LE PLUS-QUE-RENDEUR
Le plus-que-rendeur restitue plus qu’il n’a reçu. Il en sait et il en possède plus que tout le monde. À un cambrioleur, il en colle tant sur les bras qu’il croule sous le fardeau. Alors, il l’aide à le descendre. Puis il lui montre encore le chemin et l’avertit des dangers qui le guettent.
Le plus-que-rendeur mène des conversations délicates avec les spécialistes. Il leur prodigue à tous des conseils, que ne sait-il pas, il en sait plus qu’aucun d’entre eux. Personne ne comprend où il prend le temps de lire, et, de nos jours, un homme peut-il tout lire ? Lui peut, ou bien alors ça lui vient pendant le sommeil, il a une mémoire qui ne fuit pas. Il ne dit pas : « je sais », car il en sait bien plus, mais il dit sur-le-champ ce qu’il sait en plus, il le dit objectivement et de manière assimilable, il n’a rien de prétentieux, plutôt modeste, mais, toujours, il restitue plus qu’il n’a reçu, comme ferait un distributeur automatique au mécanisme énigmatique.
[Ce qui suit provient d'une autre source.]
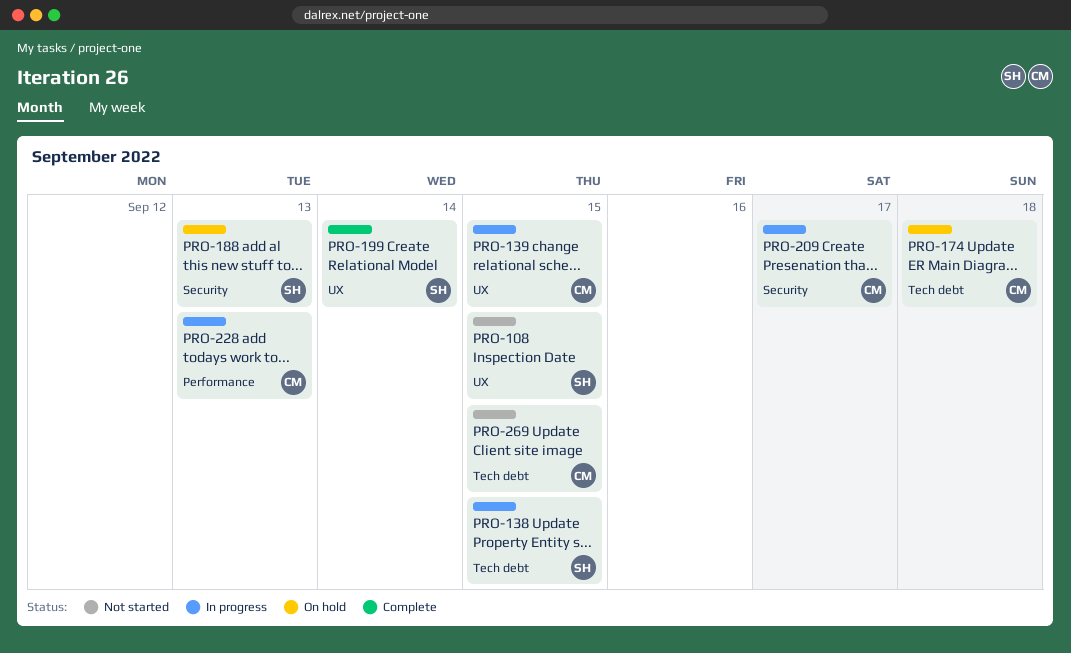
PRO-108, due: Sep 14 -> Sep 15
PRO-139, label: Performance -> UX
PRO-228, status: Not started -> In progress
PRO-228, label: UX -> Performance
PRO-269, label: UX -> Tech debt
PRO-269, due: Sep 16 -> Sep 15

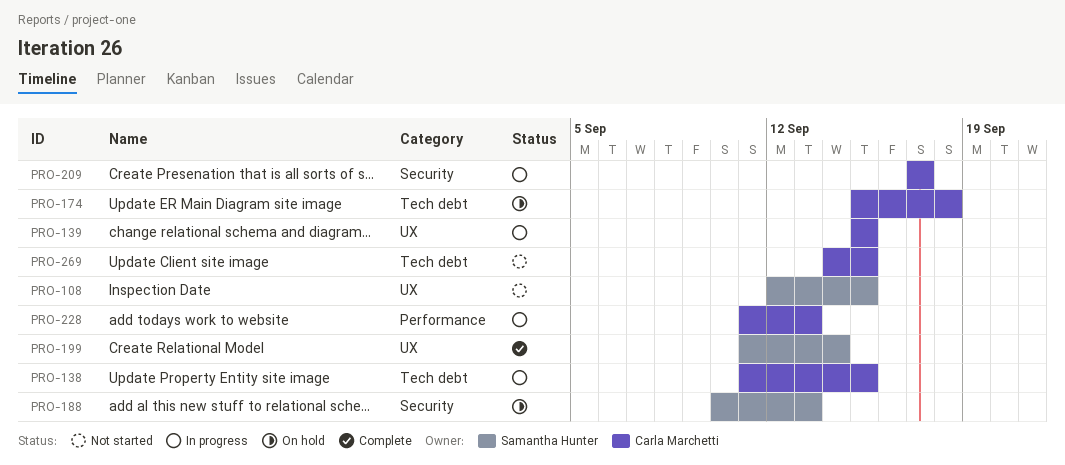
PRO-138, owner: Samantha Hunter -> Carla Marchetti

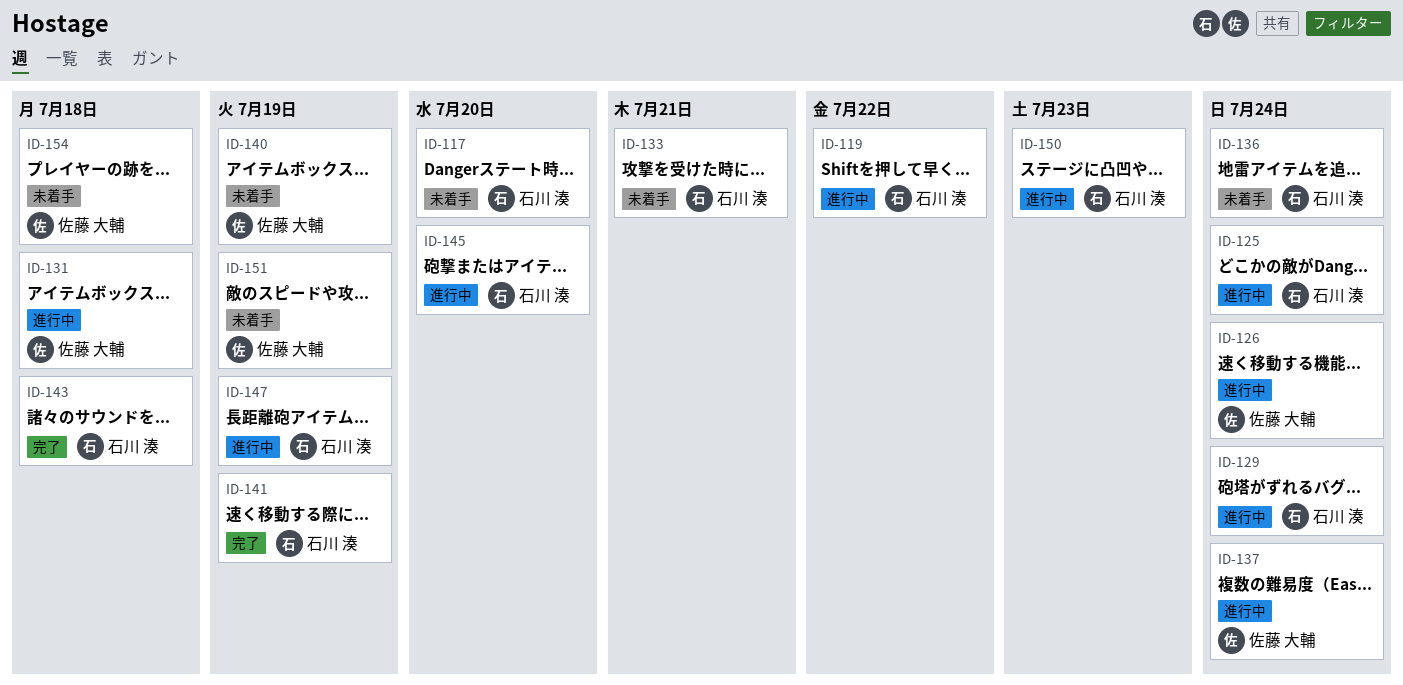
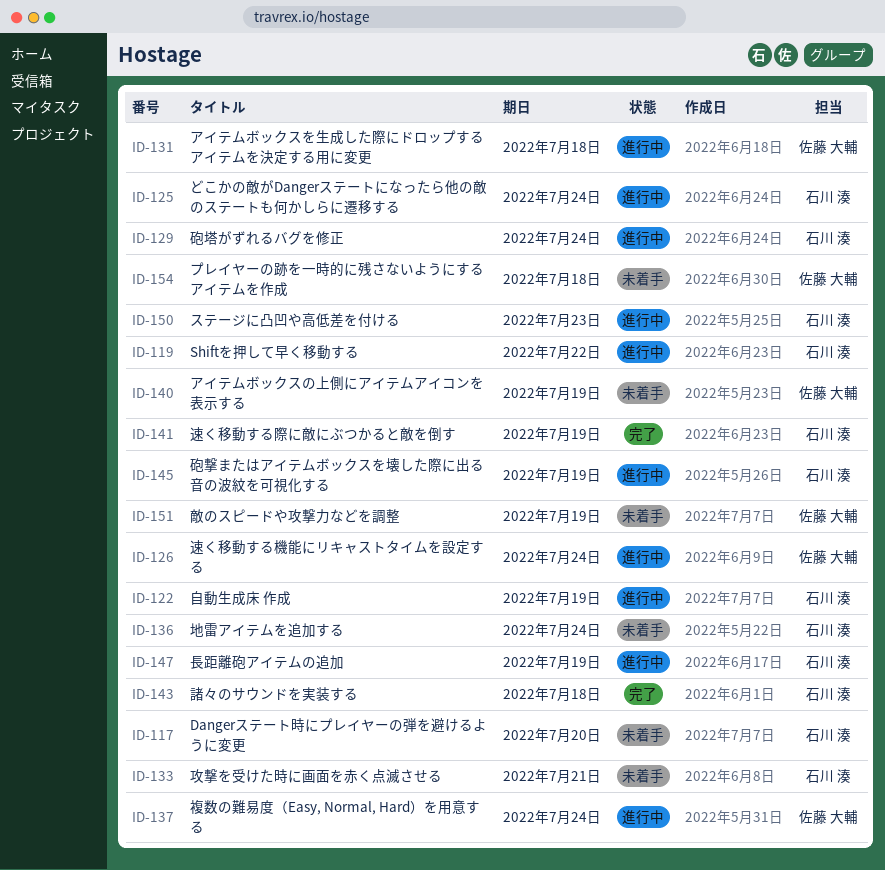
ID-122: none -> present
ID-145, due: Jul 20 -> Jul 19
Le plus-que-rendeur fréquente tous les milieux, il ne fait pas de différence entre eux, il n’est pas snob pour un sou et ne se refuse à personne. Il ne cherche pas non plus à passer pour un bienfaiteur. Extérieurement, il ne paie pas de mine, on ne le remarque nulle part, il n’est pas constamment aux aguets, il marche, se tient debout ou assis, et se retourne comme tout le monde. Bien des gens le tiennent pour un oiseau coureur, même pas particulièrement gros. Il sourit quand il reçoit, mais il est sérieux comme un pape quand il donne. Ses oreilles sont effilées et un peu décollées. Il tient sa langue bien cachée, et, quoi qu’il dise, c’est en se servant d’une langue secrète.
Quand le plus-que-rendeur n’arrête plus de parler, on peut être sûr qu’il dort. Alors il n’entend plus, alors il restitue sans interruption, alors il ne reçoit rien, alors il est heureux.